**GOAL OF THE EXERCISE:**
Show each line of the records below that contains the string "Terra", copying every such line in full.

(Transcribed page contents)

>>>>>

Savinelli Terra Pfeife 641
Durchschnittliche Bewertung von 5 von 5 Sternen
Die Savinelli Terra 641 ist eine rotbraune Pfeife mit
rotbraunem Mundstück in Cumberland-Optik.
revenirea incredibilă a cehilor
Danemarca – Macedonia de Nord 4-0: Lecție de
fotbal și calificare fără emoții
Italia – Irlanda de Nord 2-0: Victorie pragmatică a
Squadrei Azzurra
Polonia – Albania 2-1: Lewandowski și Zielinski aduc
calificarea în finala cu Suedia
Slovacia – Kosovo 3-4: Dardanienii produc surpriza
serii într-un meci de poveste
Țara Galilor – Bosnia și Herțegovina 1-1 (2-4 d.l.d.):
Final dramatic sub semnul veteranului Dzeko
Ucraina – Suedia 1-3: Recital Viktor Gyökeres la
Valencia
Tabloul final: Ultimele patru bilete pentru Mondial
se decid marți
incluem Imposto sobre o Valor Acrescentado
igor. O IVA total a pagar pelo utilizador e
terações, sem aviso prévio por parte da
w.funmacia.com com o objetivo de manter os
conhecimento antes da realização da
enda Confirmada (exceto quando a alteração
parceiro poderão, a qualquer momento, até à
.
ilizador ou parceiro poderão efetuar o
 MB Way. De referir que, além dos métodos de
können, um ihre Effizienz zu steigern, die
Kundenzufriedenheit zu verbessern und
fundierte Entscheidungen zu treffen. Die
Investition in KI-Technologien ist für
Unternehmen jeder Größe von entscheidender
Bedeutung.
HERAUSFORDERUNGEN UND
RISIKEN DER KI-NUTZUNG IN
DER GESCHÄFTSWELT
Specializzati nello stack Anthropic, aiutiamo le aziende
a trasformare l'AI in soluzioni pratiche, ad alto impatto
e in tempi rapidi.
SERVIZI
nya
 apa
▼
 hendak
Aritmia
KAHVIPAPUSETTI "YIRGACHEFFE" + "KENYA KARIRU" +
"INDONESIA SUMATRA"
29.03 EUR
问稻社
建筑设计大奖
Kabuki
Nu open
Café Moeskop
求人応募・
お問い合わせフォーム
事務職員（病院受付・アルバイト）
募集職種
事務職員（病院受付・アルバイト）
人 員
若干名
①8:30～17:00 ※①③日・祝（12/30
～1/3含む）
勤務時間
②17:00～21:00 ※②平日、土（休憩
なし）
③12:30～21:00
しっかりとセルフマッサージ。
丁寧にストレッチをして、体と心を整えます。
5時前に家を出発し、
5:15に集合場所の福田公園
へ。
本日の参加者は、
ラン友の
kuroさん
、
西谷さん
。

<<<<<
>>>>>

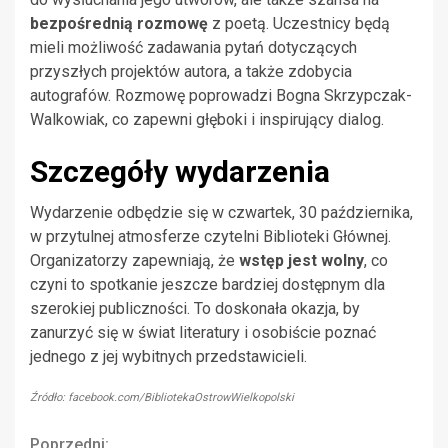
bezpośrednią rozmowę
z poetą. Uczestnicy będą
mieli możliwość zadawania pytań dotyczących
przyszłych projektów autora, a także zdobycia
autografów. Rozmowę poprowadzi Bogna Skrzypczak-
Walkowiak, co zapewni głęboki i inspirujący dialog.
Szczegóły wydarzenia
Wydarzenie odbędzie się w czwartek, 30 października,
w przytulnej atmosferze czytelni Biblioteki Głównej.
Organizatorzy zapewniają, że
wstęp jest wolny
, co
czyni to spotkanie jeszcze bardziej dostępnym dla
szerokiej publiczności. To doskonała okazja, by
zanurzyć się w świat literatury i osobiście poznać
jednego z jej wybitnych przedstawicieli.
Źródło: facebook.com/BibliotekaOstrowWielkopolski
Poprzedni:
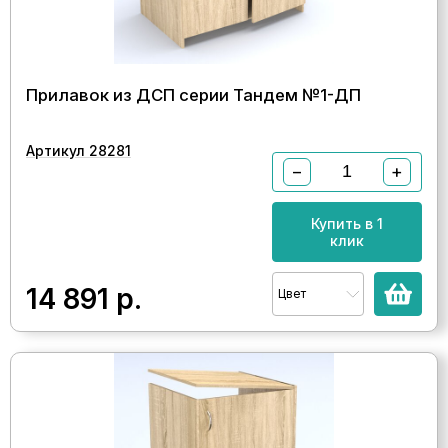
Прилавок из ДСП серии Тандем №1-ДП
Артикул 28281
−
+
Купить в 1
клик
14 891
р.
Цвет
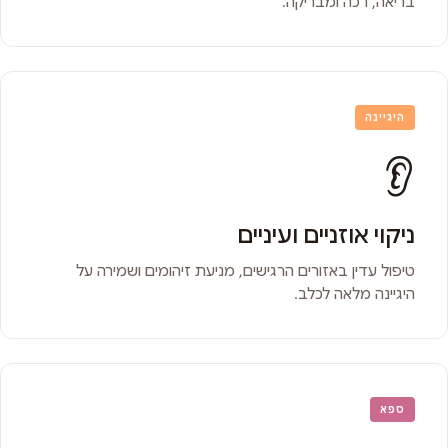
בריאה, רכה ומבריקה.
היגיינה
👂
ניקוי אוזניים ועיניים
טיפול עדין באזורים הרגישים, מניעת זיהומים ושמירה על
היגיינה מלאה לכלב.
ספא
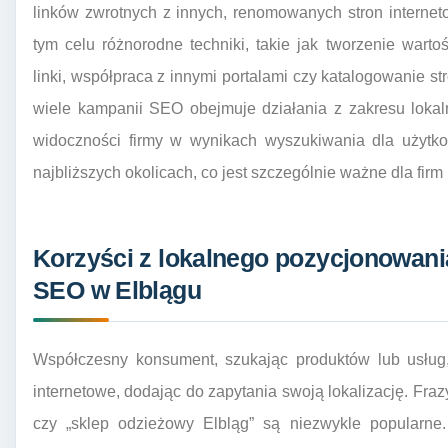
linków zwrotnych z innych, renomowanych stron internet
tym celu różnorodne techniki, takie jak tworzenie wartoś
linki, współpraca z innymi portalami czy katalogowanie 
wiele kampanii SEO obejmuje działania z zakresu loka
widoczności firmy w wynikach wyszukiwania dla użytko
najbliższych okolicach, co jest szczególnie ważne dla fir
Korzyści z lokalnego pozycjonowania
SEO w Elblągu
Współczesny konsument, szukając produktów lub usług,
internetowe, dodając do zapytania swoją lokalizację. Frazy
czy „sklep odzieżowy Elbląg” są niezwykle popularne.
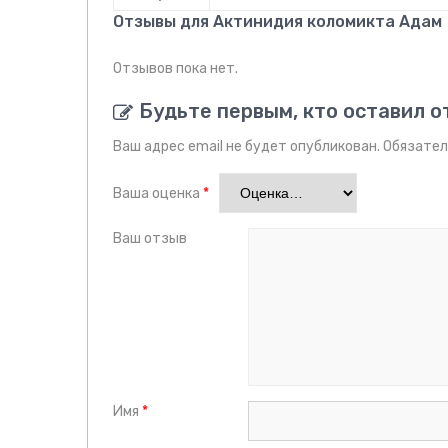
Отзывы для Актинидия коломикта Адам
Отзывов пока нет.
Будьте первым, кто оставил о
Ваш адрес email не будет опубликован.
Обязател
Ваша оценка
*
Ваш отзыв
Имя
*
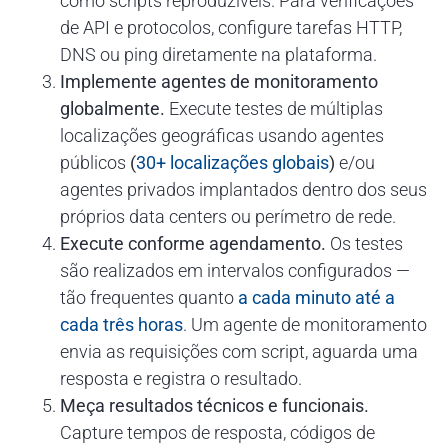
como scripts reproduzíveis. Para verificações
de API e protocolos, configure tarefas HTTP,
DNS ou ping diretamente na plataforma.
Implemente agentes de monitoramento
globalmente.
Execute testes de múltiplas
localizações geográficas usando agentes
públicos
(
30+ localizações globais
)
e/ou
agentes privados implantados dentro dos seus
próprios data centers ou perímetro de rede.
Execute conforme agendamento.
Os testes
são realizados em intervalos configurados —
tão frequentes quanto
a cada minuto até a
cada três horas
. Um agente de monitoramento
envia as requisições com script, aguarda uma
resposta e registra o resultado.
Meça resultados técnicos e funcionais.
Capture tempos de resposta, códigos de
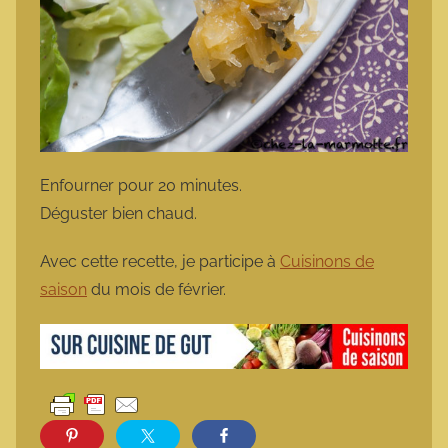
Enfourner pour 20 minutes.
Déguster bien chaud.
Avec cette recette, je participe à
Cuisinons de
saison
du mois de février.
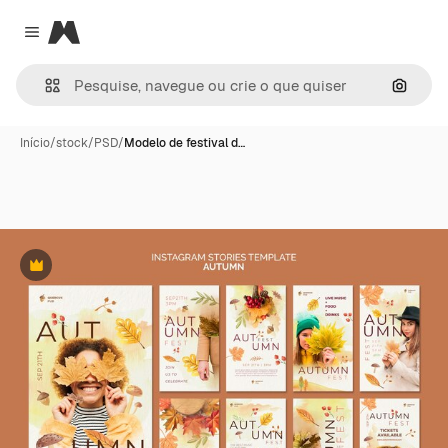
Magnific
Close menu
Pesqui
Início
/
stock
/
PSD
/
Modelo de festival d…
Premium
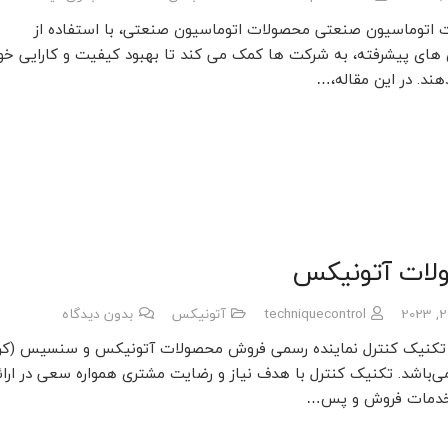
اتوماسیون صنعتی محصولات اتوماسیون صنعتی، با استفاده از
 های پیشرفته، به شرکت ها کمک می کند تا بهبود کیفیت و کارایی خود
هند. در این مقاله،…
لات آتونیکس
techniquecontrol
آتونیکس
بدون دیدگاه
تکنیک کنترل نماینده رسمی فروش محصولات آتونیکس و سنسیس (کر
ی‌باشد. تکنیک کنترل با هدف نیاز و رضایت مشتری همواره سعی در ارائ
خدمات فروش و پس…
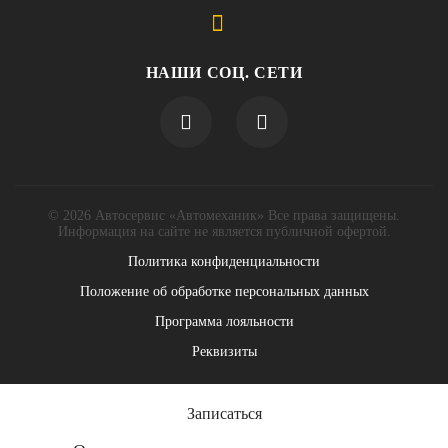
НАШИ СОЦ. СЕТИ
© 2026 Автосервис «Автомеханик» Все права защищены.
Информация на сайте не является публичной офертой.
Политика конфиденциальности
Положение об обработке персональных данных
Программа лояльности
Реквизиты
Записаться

<<<<<
>>>>>

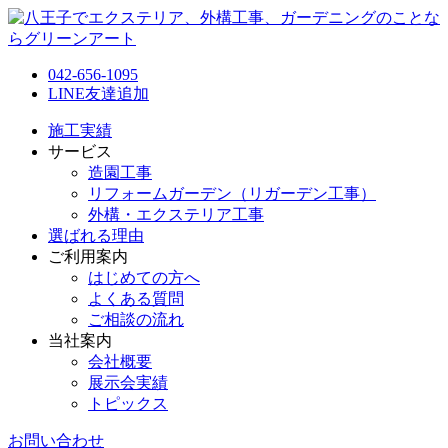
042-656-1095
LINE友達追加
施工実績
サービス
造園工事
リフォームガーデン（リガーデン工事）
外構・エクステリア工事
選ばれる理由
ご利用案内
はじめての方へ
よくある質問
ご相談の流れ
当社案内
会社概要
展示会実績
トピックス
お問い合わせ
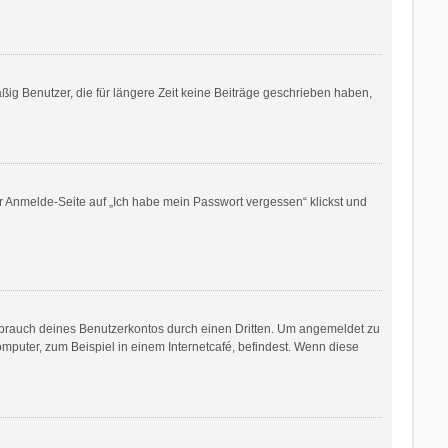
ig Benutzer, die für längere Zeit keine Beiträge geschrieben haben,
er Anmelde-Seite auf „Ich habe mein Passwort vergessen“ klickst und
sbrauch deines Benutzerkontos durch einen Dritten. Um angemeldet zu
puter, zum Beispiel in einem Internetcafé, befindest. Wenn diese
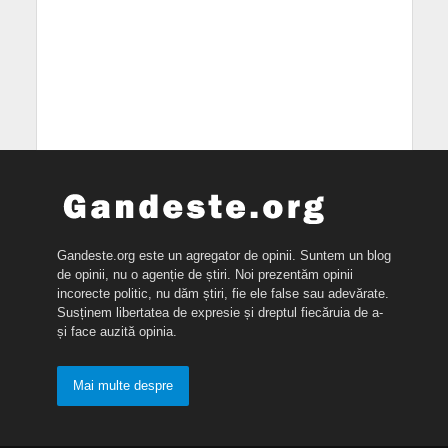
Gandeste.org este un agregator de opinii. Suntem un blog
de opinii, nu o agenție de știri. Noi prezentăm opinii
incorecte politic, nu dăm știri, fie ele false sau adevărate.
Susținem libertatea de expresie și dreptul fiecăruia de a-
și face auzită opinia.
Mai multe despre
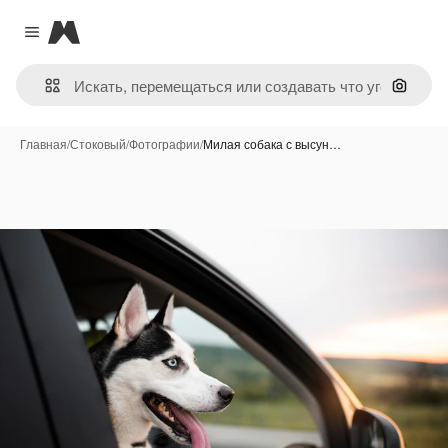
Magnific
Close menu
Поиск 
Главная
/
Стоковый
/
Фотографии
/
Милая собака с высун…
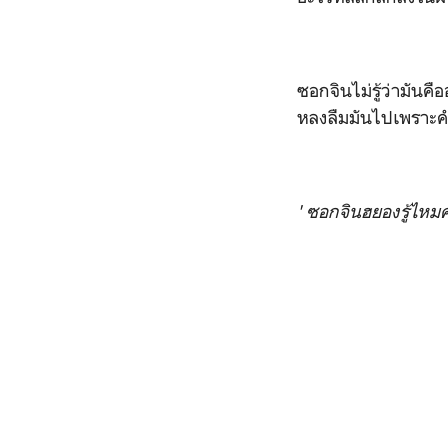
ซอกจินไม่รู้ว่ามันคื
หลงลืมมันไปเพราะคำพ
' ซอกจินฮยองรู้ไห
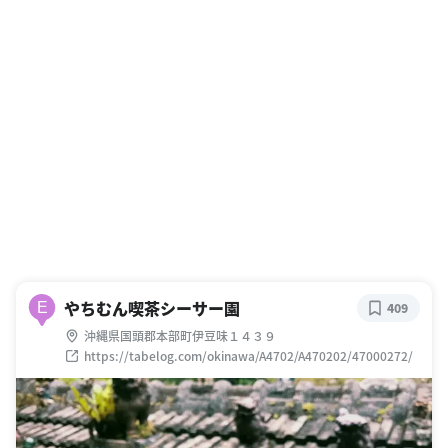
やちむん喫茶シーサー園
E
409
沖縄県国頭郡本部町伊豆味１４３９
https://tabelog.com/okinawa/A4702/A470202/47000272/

<<<<<

**RESULT OF THE EXERCISE:**
Savinelli Terra Pfeife 641
Die Savinelli Terra 641 ist eine rotbraune Pfeife mit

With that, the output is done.